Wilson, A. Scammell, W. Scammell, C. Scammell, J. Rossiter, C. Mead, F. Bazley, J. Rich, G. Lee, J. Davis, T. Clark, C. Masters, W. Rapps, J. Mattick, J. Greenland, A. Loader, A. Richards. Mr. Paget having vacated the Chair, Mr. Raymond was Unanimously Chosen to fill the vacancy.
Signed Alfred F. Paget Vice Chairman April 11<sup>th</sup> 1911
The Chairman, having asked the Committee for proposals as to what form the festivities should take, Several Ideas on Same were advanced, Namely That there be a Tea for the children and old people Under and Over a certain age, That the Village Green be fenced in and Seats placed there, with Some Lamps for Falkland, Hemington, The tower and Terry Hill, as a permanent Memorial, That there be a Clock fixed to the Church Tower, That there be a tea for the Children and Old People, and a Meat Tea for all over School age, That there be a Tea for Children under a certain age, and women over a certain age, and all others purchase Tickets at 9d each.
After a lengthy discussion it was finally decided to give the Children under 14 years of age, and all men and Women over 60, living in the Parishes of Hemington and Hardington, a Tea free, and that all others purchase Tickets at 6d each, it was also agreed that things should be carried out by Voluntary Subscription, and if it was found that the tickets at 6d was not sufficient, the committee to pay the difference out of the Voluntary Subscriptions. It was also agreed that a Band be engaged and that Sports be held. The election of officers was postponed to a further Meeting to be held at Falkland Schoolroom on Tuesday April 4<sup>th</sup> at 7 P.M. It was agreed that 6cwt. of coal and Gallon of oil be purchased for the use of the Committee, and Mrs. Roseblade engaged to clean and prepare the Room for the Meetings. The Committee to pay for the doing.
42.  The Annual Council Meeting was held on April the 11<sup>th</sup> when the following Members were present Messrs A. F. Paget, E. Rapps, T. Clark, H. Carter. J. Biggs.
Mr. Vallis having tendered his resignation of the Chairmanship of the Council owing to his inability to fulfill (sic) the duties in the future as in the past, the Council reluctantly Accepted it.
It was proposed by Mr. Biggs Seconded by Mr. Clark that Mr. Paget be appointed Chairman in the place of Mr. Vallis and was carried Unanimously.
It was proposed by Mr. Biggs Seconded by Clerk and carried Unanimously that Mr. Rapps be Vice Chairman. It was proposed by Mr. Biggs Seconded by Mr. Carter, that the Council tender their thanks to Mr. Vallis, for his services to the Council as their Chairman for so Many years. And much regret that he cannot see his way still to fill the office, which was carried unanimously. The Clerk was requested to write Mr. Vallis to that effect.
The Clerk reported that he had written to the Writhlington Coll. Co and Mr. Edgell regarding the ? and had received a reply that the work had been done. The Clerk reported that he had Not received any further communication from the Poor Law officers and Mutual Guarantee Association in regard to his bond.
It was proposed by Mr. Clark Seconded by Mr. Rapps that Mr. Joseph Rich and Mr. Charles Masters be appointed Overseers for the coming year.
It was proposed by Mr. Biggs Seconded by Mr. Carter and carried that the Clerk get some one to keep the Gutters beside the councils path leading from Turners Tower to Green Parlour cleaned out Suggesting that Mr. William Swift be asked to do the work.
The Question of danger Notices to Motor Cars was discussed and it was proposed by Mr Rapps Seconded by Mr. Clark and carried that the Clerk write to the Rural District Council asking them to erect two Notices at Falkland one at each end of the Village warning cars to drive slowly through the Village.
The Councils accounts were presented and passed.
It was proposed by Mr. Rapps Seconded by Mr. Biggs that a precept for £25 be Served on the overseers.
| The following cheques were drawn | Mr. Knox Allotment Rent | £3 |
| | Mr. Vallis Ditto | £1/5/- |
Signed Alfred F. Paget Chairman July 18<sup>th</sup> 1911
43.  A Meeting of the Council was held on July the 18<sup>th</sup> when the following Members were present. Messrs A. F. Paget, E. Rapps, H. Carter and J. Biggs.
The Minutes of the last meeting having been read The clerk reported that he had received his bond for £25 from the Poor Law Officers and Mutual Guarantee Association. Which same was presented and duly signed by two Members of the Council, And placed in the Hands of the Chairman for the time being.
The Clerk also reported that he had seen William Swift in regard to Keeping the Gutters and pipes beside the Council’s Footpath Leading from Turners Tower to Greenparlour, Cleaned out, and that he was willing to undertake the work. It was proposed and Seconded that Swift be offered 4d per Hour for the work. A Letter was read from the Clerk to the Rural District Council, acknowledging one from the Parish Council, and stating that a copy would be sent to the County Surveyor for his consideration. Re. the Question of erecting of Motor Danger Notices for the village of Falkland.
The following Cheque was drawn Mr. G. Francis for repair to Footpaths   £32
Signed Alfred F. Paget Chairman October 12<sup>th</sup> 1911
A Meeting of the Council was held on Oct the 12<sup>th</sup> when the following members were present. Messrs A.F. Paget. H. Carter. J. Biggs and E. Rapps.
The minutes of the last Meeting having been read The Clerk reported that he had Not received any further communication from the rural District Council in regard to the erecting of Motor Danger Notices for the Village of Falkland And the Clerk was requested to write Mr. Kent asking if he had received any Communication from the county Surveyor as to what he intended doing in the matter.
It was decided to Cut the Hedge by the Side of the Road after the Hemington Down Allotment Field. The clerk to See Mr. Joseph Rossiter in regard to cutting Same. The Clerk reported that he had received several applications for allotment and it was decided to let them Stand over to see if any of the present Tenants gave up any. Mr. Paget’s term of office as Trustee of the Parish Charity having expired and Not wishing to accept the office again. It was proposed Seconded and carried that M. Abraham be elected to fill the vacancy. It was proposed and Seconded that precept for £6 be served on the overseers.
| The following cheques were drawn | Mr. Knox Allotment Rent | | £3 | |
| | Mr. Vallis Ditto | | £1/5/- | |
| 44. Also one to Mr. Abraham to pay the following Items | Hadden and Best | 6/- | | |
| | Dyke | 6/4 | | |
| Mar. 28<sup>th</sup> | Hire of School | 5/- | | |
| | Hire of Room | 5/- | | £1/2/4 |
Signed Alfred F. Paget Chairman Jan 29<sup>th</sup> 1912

------------------------------------------------------------------------

Instructions for the task :: Once the line with "Best | 6/- | | |" is found, write out that line and every one after it through the last line of the records, exactly and with nothing else.

Solution to this task ::
| 44. Also one to Mr. Abraham to pay the following Items | Hadden and Best | 6/- | | |
| | Dyke | 6/4 | | |
| Mar. 28<sup>th</sup> | Hire of School | 5/- | | |
| | Hire of Room | 5/- | | £1/2/4 |
Signed Alfred F. Paget Chairman Jan 29<sup>th</sup> 1912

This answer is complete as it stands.